A: What is one piece of advice that you would tell your freshman self?

KP: Take advantage of the open curriculum. I feel like I am involved activity-wise on campus, so I wouldn’t say do more shit. If you look at my eyes, I literally just woke up from a 10-minute nap. I wish I took more advantage of the open curriculum here, [especially] after being a senior interviewer and interviewing kids who talk about how constricting their high school was. Even at Wesleyan, talking to people who stayed in a STEM bubble, or a social science bubble, I wish I had taken more art classes, dance classes, classes just to learn skills or just because I solely like it. Once I graduate, as an adult, sadly, I won’t have time to do as many things as I do right now.

A: What do you feel like you want to be remembered for at Wesleyan?

KP: I really hope people remember me as a dancer.
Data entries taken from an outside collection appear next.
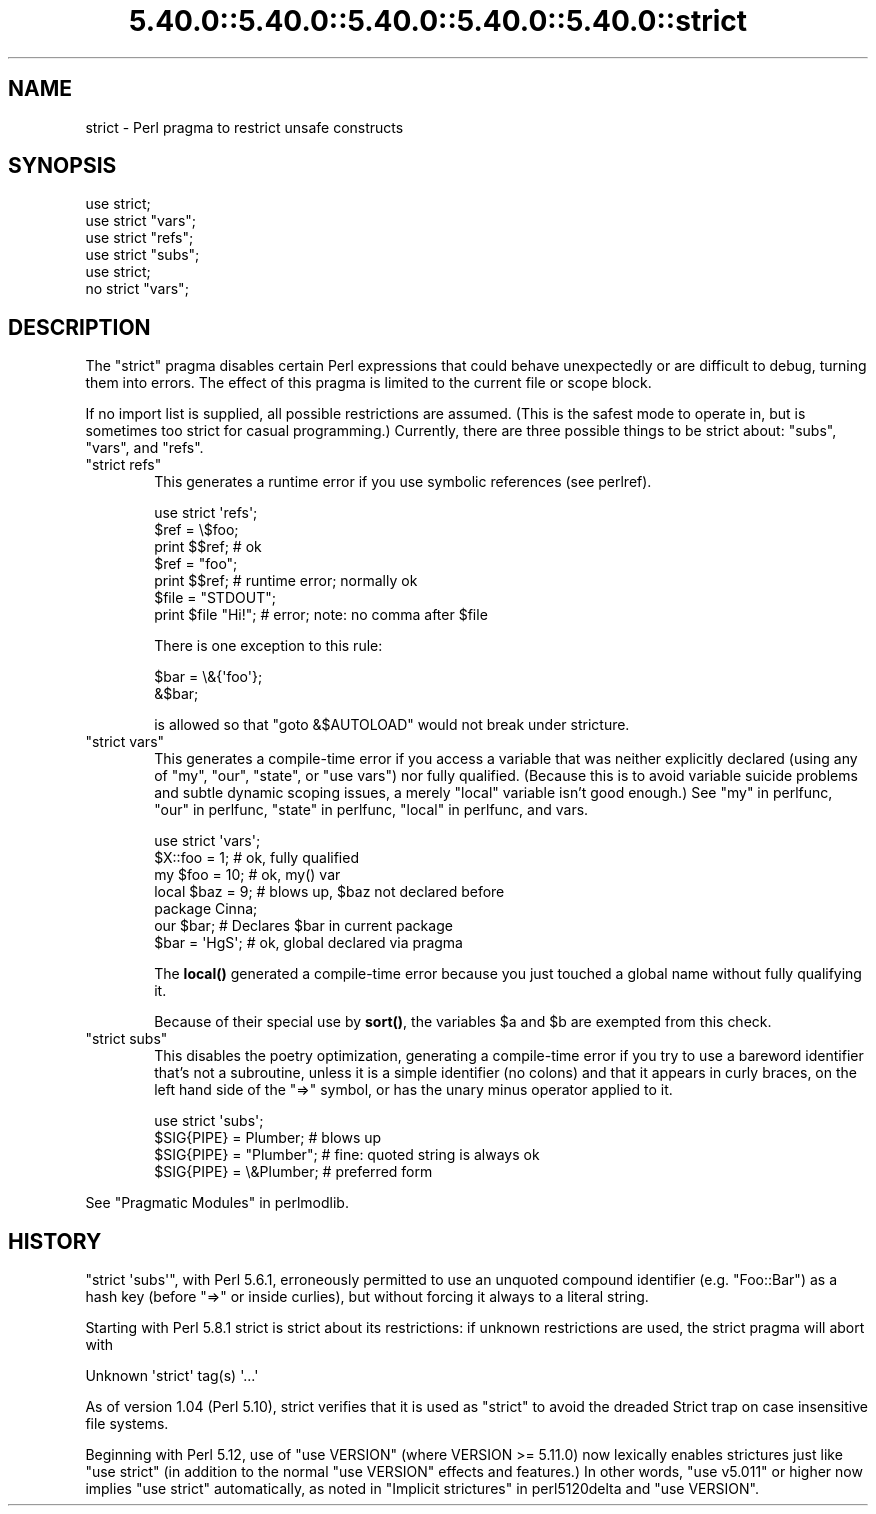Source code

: .\" Automatically generated by Pod::Man 5.0102 (Pod::Simple 3.45)
.\"
.\" Standard preamble:
.\" ========================================================================
.de Sp \" Vertical space (when we can't use .PP)
.if t .sp .5v
.if n .sp
..
.de Vb \" Begin verbatim text
.ft CW
.nf
.ne \\$1
..
.de Ve \" End verbatim text
.ft R
.fi
..
.\" \*(C` and \*(C' are quotes in nroff, nothing in troff, for use with C<>.
.ie n \{\
.    ds C` ""
.    ds C' ""
'br\}
.el\{\
.    ds C`
.    ds C'
'br\}
.\"
.\" Escape single quotes in literal strings from groff's Unicode transform.
.ie \n(.g .ds Aq \(aq
.el       .ds Aq '
.\"
.\" If the F register is >0, we'll generate index entries on stderr for
.\" titles (.TH), headers (.SH), subsections (.SS), items (.Ip), and index
.\" entries marked with X<> in POD.  Of course, you'll have to process the
.\" output yourself in some meaningful fashion.
.\"
.\" Avoid warning from groff about undefined register 'F'.
.de IX
..
.nr rF 0
.if \n(.g .if rF .nr rF 1
.if (\n(rF:(\n(.g==0)) \{\
.    if \nF \{\
.        de IX
.        tm Index:\\$1\t\\n%\t"\\$2"
..
.        if !\nF==2 \{\
.            nr % 0
.            nr F 2
.        \}
.    \}
.\}
.rr rF
.\" ========================================================================
.\"
.IX Title "5.40.0::5.40.0::5.40.0::5.40.0::5.40.0::strict 3"
.TH 5.40.0::5.40.0::5.40.0::5.40.0::5.40.0::strict 3 2024-12-14 "perl v5.40.0" "Perl Programmers Reference Guide"
.\" For nroff, turn off justification.  Always turn off hyphenation; it makes
.\" way too many mistakes in technical documents.
.if n .ad l
.nh
.SH NAME
strict \- Perl pragma to restrict unsafe constructs
.SH SYNOPSIS
.IX Header "SYNOPSIS"
.Vb 1
\&    use strict;
\&
\&    use strict "vars";
\&    use strict "refs";
\&    use strict "subs";
\&
\&    use strict;
\&    no strict "vars";
.Ve
.SH DESCRIPTION
.IX Header "DESCRIPTION"
The \f(CW\*(C`strict\*(C'\fR pragma disables certain Perl expressions that could behave
unexpectedly or are difficult to debug, turning them into errors. The
effect of this pragma is limited to the current file or scope block.
.PP
If no import list is supplied, all possible restrictions are assumed.
(This is the safest mode to operate in, but is sometimes too strict for
casual programming.)  Currently, there are three possible things to be
strict about:  "subs", "vars", and "refs".
.ie n .IP """strict refs""" 6
.el .IP "\f(CWstrict refs\fR" 6
.IX Item "strict refs"
This generates a runtime error if you 
use symbolic references (see perlref).
.Sp
.Vb 7
\&    use strict \*(Aqrefs\*(Aq;
\&    $ref = \e$foo;
\&    print $$ref;        # ok
\&    $ref = "foo";
\&    print $$ref;        # runtime error; normally ok
\&    $file = "STDOUT";
\&    print $file "Hi!";  # error; note: no comma after $file
.Ve
.Sp
There is one exception to this rule:
.Sp
.Vb 2
\&    $bar = \e&{\*(Aqfoo\*(Aq};
\&    &$bar;
.Ve
.Sp
is allowed so that \f(CW\*(C`goto &$AUTOLOAD\*(C'\fR would not break under stricture.
.ie n .IP """strict vars""" 6
.el .IP "\f(CWstrict vars\fR" 6
.IX Item "strict vars"
This generates a compile-time error if you access a variable that was
neither explicitly declared (using any of \f(CW\*(C`my\*(C'\fR, \f(CW\*(C`our\*(C'\fR, \f(CW\*(C`state\*(C'\fR, or \f(CW\*(C`use
vars\*(C'\fR) nor fully qualified.  (Because this is to avoid variable suicide
problems and subtle dynamic scoping issues, a merely \f(CW\*(C`local\*(C'\fR variable isn't
good enough.)  See "my" in perlfunc, "our" in perlfunc, "state" in perlfunc,
"local" in perlfunc, and vars.
.Sp
.Vb 4
\&    use strict \*(Aqvars\*(Aq;
\&    $X::foo = 1;         # ok, fully qualified
\&    my $foo = 10;        # ok, my() var
\&    local $baz = 9;      # blows up, $baz not declared before
\&
\&    package Cinna;
\&    our $bar;                   # Declares $bar in current package
\&    $bar = \*(AqHgS\*(Aq;               # ok, global declared via pragma
.Ve
.Sp
The \fBlocal()\fR generated a compile-time error because you just touched a global
name without fully qualifying it.
.Sp
Because of their special use by \fBsort()\fR, the variables \f(CW$a\fR and \f(CW$b\fR are
exempted from this check.
.ie n .IP """strict subs""" 6
.el .IP "\f(CWstrict subs\fR" 6
.IX Item "strict subs"
This disables the poetry optimization, generating a compile-time error if
you try to use a bareword identifier that's not a subroutine, unless it
is a simple identifier (no colons) and that it appears in curly braces,
on the left hand side of the \f(CW\*(C`=>\*(C'\fR symbol, or has the unary minus
operator applied to it.
.Sp
.Vb 4
\&    use strict \*(Aqsubs\*(Aq;
\&    $SIG{PIPE} = Plumber;   # blows up
\&    $SIG{PIPE} = "Plumber"; # fine: quoted string is always ok
\&    $SIG{PIPE} = \e&Plumber; # preferred form
.Ve
.PP
See "Pragmatic Modules" in perlmodlib.
.SH HISTORY
.IX Header "HISTORY"
\&\f(CW\*(C`strict \*(Aqsubs\*(Aq\*(C'\fR, with Perl 5.6.1, erroneously permitted to use an unquoted
compound identifier (e.g. \f(CW\*(C`Foo::Bar\*(C'\fR) as a hash key (before \f(CW\*(C`=>\*(C'\fR or
inside curlies), but without forcing it always to a literal string.
.PP
Starting with Perl 5.8.1 strict is strict about its restrictions:
if unknown restrictions are used, the strict pragma will abort with
.PP
.Vb 1
\&    Unknown \*(Aqstrict\*(Aq tag(s) \*(Aq...\*(Aq
.Ve
.PP
As of version 1.04 (Perl 5.10), strict verifies that it is used as
"strict" to avoid the dreaded Strict trap on case insensitive file
systems.
.PP
Beginning with Perl 5.12, use of "use VERSION" (where VERSION >= 5.11.0) now
lexically enables strictures just like "use strict" (in addition to the normal
"use VERSION" effects and features.)  In other words, "use v5.011" or higher
now implies "use strict" automatically, as noted in
"Implicit strictures" in perl5120delta and \f(CW\*(C`use VERSION\*(C'\fR.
Honestly. I feel like dancing has really impacted campus in a lot of ways. We were one of the only groups that had a show last year during COVID to try to bring back the campus energy. [Also for being] really involved on campus. I say I’m a hermit crab because I’m so involved that only the people that I work with see me. Other than that, you probably won’t see me on campus. Ever since I brought my car on campus, I don’t even walk to classes. Please don’t judge me. I just want to be remembered as someone who left a positive mark. I’m always trying to be that positive spirit in any way that I can.

A: Are you going to pursue dancing in New York?

KP: I am still going to dance after college. New York has a good dance scene, so I will try to dance as much as I can. My job is paying me very, very, very good money, and I work from home three days a week. If my job lets me just do everything from Zoom, I probably won’t even move to New York. I’ll probably just move to LA and dance as much as I can there, then come back [to New York] when things open back up. But other than that, I do still plan on dancing. So if I end up in a Chris Brown video, I will quit my job.